The U.S. Department of Health and Human Services (HHS) announces it has awarded more than $352 million to continue improving disaster preparedness of hospitals and healthcare systems within every state, and three large metropolitan areas. These Hospital Preparedness Program (HPP) grants support preparedness activities for hospitals and healthcare facilities, including the medical surge capability in communities across the nation.
"We want every community to be prepared and resilient when faced with any type of health hazard and we’ve seen preparedness steps pay off this year across the country with severe storms, floods and tornados," says Dr. Nicole Lurie, assistant secretary for preparedness and response whose agency oversees HPP. "State health officials have attributed their ability to respond as well as they have to the preparedness levels they’ve reached through the HPP and other federal programs."
For example, after a tornado demolished a hospital in Joplin, Mo., the state’s disaster medical assistance team and hospital staff set up a mobile medical unit at the hospital site. The state purchased the mobile medical unit using HPP and other federal funds, and the unit will serve as the community’s hospital until a new hospital can be built.

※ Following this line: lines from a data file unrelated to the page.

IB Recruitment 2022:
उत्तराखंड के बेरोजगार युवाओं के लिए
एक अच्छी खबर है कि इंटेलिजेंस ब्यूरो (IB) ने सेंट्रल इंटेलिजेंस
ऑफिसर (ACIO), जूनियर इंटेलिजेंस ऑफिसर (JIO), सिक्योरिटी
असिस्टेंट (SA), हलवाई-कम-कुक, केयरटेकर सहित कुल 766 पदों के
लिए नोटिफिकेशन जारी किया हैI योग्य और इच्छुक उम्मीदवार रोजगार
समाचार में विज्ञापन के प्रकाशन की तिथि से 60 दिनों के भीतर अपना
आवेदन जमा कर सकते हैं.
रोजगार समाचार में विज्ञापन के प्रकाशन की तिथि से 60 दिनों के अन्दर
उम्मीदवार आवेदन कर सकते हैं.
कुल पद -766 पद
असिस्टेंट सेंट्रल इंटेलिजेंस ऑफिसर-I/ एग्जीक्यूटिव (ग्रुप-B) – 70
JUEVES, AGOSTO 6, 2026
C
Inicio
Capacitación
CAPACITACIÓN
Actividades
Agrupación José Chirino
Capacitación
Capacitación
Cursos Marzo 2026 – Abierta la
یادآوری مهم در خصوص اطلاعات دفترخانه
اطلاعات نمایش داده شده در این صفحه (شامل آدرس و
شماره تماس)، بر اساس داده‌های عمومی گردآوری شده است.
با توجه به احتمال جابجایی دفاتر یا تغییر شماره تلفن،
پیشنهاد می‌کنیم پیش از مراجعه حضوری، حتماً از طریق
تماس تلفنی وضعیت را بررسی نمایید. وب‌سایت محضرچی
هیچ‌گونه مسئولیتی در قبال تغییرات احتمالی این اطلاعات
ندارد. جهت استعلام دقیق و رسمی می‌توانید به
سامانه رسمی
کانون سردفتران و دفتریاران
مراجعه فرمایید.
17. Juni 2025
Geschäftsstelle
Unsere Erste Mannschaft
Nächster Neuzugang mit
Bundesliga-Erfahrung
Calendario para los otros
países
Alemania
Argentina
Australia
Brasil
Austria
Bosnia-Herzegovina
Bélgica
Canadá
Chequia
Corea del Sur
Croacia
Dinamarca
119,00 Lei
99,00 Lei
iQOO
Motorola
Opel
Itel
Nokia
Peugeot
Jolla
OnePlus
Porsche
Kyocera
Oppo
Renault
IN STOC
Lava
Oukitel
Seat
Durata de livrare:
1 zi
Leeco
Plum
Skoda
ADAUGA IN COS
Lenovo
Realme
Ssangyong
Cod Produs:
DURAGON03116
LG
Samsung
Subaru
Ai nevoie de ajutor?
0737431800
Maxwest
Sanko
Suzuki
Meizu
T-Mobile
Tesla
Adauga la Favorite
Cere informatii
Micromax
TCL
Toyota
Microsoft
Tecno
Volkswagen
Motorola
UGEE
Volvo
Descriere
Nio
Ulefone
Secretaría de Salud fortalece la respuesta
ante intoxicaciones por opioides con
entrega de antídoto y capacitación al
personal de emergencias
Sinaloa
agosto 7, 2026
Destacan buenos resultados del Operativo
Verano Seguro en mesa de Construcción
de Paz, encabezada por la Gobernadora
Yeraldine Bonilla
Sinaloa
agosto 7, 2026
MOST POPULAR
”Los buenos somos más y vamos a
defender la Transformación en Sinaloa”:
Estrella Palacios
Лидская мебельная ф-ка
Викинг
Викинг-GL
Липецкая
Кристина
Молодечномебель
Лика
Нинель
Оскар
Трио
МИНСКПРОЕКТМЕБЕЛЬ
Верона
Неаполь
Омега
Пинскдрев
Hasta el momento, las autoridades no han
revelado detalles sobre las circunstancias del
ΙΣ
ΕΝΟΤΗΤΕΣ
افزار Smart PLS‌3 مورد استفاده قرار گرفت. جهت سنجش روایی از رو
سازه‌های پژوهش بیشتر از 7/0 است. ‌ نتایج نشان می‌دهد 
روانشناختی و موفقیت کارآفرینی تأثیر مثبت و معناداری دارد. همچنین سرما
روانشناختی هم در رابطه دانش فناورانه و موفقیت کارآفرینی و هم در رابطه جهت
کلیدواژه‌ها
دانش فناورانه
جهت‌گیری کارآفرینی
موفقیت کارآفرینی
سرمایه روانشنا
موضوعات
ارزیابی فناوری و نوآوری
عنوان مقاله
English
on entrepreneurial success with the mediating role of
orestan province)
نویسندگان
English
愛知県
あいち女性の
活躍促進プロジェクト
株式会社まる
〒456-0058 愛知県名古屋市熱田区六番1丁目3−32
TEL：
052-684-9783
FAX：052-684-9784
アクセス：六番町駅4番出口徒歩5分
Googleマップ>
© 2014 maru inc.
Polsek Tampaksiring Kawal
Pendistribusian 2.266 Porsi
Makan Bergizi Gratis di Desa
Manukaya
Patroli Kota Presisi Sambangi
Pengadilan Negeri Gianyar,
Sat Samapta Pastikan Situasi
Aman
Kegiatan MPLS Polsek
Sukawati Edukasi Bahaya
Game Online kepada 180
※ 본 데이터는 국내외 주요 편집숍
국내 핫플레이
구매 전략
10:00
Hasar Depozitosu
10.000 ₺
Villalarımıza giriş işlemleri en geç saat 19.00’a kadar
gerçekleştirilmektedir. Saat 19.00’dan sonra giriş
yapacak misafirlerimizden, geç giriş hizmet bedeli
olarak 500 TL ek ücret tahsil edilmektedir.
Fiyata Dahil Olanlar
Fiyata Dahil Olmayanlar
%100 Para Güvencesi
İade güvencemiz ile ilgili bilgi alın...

Grant recipients use the HPP funds to employ experts who have developed and maintained preparedness plans and to purchase equipment, including mobile medical units and equipment to communicate with local emergency responders. HPP funds have been used to train and educate staff on disaster response, including the National Incident Management System, which provides a standardized management structure for disaster response. Grant recipients are required to test this capability through disaster exercises.
Using HPP funds, grant recipients put systems in place to track the number of hospital beds available which helps hospitals handle a surge of patients after disasters, as well as systems to register volunteers. The funds also support planning, training and exercises for evacuating facilities, for sheltering patients and staff in place, and for managing mass fatalities. In addition, HPP funds may be used to purchase pharmaceutical caches for use during an emergency response.
HPP encourages grant recipients to develop healthcare coalitions with other hospitals and healthcare systems, community businesses and non-government organizations which can support a facility in caring for patients.
Additional HHS funding for state and local preparedness activities is expected to be released in August through the Centers for Disease Control and Prevention’s Public Health Emergency Preparedness cooperative agreement program (PHEP). PHEP funds help to prepare public health systems for emergencies. The grants focus on 15 public health capabilities, such as strengthening public health surveillance and epidemiological investigation, emergency public health information and warning capability, medical countermeasure dispensing, public health laboratory testing, and responder safety and health.